**Aim of the exercise:** Rewrite the rows from the start through the line holding "క్రమంగా జోక్యం తగ్గించుకోవాలని", inclusive, with "బ్రిటిష్" replaced by "ఆంగ్ల" and everything else unchanged. Return only those lines.

**Task input:**
⟨

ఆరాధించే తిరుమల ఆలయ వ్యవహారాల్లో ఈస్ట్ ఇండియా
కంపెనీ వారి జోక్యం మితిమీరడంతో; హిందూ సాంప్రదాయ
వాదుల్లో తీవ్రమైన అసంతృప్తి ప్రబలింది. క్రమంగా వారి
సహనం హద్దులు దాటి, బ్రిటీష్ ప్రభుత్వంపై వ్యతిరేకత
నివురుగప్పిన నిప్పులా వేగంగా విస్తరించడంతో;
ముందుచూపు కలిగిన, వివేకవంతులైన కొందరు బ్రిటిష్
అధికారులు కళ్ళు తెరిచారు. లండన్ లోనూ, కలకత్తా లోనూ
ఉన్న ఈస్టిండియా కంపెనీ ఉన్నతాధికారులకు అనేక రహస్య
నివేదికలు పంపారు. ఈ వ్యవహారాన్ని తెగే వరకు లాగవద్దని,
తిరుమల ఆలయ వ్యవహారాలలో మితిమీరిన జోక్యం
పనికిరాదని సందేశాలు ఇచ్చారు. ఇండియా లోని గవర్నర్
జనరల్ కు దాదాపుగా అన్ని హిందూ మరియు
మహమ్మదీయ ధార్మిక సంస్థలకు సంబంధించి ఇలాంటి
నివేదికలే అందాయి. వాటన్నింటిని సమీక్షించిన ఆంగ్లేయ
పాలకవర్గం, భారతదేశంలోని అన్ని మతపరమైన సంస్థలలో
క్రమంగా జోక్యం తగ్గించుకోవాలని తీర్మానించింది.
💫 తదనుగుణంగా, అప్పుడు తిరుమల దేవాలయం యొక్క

⟩

**Result of the exercise:**
ఆరాధించే తిరుమల ఆలయ వ్యవహారాల్లో ఈస్ట్ ఇండియా
కంపెనీ వారి జోక్యం మితిమీరడంతో; హిందూ సాంప్రదాయ
వాదుల్లో తీవ్రమైన అసంతృప్తి ప్రబలింది. క్రమంగా వారి
సహనం హద్దులు దాటి, బ్రిటీష్ ప్రభుత్వంపై వ్యతిరేకత
నివురుగప్పిన నిప్పులా వేగంగా విస్తరించడంతో;
ముందుచూపు కలిగిన, వివేకవంతులైన కొందరు ఆంగ్ల
అధికారులు కళ్ళు తెరిచారు. లండన్ లోనూ, కలకత్తా లోనూ
ఉన్న ఈస్టిండియా కంపెనీ ఉన్నతాధికారులకు అనేక రహస్య
నివేదికలు పంపారు. ఈ వ్యవహారాన్ని తెగే వరకు లాగవద్దని,
తిరుమల ఆలయ వ్యవహారాలలో మితిమీరిన జోక్యం
పనికిరాదని సందేశాలు ఇచ్చారు. ఇండియా లోని గవర్నర్
జనరల్ కు దాదాపుగా అన్ని హిందూ మరియు
మహమ్మదీయ ధార్మిక సంస్థలకు సంబంధించి ఇలాంటి
నివేదికలే అందాయి. వాటన్నింటిని సమీక్షించిన ఆంగ్లేయ
పాలకవర్గం, భారతదేశంలోని అన్ని మతపరమైన సంస్థలలో
క్రమంగా జోక్యం తగ్గించుకోవాలని తీర్మానించింది.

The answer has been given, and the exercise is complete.